[What needs to be done]: Can you copy the lines from the one that contains "776 381 9.89" through the end of the material below, exactly and with nothing else?

[Input data]:
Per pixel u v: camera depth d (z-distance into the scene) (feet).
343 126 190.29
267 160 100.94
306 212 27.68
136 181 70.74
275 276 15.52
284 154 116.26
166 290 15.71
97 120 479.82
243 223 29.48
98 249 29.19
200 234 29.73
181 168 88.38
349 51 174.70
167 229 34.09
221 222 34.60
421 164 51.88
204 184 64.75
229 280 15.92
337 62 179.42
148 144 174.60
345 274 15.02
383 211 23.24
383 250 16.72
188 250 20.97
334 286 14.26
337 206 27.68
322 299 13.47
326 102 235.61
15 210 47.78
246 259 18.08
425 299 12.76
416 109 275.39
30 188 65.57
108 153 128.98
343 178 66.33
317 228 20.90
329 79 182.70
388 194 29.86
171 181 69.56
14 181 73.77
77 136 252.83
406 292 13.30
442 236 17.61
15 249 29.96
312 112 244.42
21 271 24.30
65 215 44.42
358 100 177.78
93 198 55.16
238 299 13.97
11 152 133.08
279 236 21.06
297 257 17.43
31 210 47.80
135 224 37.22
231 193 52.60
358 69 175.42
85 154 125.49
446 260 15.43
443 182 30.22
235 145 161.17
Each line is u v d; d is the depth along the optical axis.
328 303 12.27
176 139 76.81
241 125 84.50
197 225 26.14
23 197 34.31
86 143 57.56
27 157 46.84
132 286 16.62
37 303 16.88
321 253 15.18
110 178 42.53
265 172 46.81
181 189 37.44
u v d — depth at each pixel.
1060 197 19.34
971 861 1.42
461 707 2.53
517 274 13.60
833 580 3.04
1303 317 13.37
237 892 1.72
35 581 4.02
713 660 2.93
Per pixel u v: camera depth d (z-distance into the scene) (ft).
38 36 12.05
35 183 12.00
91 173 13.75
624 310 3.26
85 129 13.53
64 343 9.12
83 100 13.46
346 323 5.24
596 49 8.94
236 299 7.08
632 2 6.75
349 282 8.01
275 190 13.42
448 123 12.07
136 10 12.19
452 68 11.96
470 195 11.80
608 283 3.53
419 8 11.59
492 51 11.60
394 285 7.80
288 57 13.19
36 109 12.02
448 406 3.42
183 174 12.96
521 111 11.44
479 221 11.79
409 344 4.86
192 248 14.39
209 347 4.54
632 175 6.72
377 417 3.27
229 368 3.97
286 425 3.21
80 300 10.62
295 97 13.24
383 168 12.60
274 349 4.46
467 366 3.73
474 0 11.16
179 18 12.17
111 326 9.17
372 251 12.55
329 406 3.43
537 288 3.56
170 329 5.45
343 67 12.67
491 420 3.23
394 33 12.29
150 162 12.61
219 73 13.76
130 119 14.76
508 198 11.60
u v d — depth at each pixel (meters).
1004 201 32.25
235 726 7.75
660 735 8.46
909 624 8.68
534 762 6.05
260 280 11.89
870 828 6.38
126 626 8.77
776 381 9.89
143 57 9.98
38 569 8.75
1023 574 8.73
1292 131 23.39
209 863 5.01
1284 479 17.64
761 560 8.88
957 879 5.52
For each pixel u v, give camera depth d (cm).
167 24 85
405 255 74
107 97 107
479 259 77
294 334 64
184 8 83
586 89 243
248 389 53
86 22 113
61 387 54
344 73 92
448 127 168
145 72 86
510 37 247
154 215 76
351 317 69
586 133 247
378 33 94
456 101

[Exercise result]:
776 381 9.89
143 57 9.98
38 569 8.75
1023 574 8.73
1292 131 23.39
209 863 5.01
1284 479 17.64
761 560 8.88
957 879 5.52
For each pixel u v, give camera depth d (cm).
167 24 85
405 255 74
107 97 107
479 259 77
294 334 64
184 8 83
586 89 243
248 389 53
86 22 113
61 387 54
344 73 92
448 127 168
145 72 86
510 37 247
154 215 76
351 317 69
586 133 247
378 33 94
456 101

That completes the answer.